Lines in the listing below containing the string "drawn" are to be identified and copied.
Content starts
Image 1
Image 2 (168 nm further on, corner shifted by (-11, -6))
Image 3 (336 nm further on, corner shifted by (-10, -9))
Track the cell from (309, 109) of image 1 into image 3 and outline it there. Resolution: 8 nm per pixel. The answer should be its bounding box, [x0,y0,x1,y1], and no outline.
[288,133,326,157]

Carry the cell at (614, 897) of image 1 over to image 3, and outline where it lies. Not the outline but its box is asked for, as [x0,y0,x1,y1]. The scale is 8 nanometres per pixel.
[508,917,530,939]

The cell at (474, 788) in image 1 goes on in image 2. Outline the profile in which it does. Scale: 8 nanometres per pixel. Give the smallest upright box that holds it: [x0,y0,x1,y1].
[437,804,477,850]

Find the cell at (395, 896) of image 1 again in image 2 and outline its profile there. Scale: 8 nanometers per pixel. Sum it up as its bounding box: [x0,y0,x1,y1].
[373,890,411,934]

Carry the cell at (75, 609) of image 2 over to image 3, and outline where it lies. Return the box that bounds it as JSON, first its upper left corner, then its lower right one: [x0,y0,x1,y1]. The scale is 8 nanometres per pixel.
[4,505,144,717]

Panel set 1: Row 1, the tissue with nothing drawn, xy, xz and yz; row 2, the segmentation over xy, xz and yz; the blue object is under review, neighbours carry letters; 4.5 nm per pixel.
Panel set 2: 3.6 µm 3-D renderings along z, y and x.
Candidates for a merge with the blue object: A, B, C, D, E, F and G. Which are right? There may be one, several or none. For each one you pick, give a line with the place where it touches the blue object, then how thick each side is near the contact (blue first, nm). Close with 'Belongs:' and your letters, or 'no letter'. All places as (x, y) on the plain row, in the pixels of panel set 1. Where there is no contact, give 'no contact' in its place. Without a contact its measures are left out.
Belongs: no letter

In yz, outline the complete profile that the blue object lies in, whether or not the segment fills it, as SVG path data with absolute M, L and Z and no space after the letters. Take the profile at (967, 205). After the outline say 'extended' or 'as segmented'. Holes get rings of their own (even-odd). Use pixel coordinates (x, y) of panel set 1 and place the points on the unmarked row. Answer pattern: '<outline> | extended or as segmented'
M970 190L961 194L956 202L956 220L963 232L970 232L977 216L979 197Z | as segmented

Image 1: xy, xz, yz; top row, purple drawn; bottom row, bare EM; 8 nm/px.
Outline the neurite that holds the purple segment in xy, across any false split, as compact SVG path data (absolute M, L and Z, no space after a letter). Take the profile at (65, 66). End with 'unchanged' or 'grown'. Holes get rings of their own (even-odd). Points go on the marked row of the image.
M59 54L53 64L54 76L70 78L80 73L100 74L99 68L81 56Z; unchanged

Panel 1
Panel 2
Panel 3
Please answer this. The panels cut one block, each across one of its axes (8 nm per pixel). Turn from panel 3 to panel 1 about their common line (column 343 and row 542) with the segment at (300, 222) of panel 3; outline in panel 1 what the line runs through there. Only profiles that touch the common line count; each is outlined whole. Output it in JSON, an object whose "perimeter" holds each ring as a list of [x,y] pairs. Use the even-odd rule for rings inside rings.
Content ends
Finished task
Panel set 1: Row 1, the tissue with nothing drawn, xy, xz and yz; row 2, the segmentation over xy, xz and yz; the blue object is under review, neighbours carry letters; 4.5 nm per pixel.
Image 1: xy, xz, yz; top row, purple drawn; bottom row, bare EM; 8 nm/px.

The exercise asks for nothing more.